I do a little text file with contents only: aaaaaaaJ“њРЉTщЂ®8ЈЏVд"Ј¦AИaaaaaaa

  1. And save this file (using AkelPad) with 1251 (ansi) codepege
  2. Save with 65001 (UTF8) codepage.

these to files has different size but there contents is equal - i oped them both in notepad and they both has the same contents

But when i run ShowFileCont proc it shows to me different results:

  1. aaaaaaaJ?ЊT?8?V?"?A?aaaaaaa
  2. aaaaaaaJ“њРЉTщЂ®8ЈЏVд"Ј¦AИaaaaaaa

Questions:

  1. how to get the real file contents using TFilestream?
  2. How to explain that these 2 files has different size but the content (in notepad) is equeal?
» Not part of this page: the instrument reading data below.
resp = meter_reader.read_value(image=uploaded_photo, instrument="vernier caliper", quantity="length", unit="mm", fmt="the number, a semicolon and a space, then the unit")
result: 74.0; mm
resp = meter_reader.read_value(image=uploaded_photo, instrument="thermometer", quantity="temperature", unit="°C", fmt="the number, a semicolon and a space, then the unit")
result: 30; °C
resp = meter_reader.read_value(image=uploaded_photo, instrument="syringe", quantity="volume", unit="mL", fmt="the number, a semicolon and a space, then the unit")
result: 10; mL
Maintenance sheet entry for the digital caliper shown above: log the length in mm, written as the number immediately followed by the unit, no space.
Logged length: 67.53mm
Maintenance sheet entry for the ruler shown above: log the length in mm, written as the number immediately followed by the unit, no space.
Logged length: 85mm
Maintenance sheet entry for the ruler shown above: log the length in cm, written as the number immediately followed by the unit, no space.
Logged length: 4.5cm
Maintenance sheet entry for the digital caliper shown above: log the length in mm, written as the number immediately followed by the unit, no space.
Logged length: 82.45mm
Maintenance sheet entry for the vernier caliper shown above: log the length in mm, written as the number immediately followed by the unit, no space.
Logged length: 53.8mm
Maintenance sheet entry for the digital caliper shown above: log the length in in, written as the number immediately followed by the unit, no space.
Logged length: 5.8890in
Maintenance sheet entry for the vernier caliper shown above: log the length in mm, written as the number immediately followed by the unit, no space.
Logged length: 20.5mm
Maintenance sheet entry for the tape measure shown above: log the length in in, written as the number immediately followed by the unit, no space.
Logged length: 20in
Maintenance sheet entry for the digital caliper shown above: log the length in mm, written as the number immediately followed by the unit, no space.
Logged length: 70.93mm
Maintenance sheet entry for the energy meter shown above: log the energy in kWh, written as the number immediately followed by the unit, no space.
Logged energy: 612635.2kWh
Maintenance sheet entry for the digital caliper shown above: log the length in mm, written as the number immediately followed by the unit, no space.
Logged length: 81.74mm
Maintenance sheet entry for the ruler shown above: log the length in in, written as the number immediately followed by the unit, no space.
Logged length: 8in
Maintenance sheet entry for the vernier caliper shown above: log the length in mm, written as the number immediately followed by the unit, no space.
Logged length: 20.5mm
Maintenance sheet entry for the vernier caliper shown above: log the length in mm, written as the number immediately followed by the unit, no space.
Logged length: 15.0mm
Add: Sorry, i didn't say that i use Lazarus FPC and string = utf8string


Solution

  • Why do the files have different size?

    Because they use different encodings. The 1251 encoding maps each character to a single byte. But UTF-8 uses variable numbers of bytes for each character.

    How do I get the true file contents?

    You need to use a string type that matches the encoding used in the file. So, for example, if the content is UTF-8 encoded, which is the best choice, then you load the content into a UTF-8 string. You are using FPC in a mode where string is UTF-8 encoded. In which case the code in the question is what you need.

    Loading an MBCS encoded file with a code page of 1251, say, is more tricky. You can load that into an AnsiString variable and so long as your system's locale is 1251 then any conversions will be performed correctly.

    But the code will behave differently when run on a machine with a different locale. And if you wanted to load text using different MBCS encodings, for example 1252, then you cannot use this approach. You would need to load into a byte array and then convert from 1252, say, to UTF-8 so that you could then store that UTF-8 in a string variable.

    In order to do that you can use the LConvEncoding unit from LCL. For example, you can use CP1251ToUTF8, CP1252ToUTF8 etc. to convert from MBCS to UTF-8.

    How can I determine from the file what encoding is used?

    You cannot. You can make a guess that will be accurate in many cases. But in general, it is simply impossible to identify the encoding of an array of bytes that is meant to represent text.

    It is sometimes possible to take a file and rule out certain encodings. For example, not all byte streams are valid UTF-8 or UTF-16 text. And so you can rule out such files. But for encodings like 1251, 1252 etc. then any byte stream is valid. There's simply no way for you to tell 1251 encoded streams apart from 1252 encoded streams with 100% accuracy.

    The LConvEncoding unit has GuessEncoding which sounds like it may be of some use.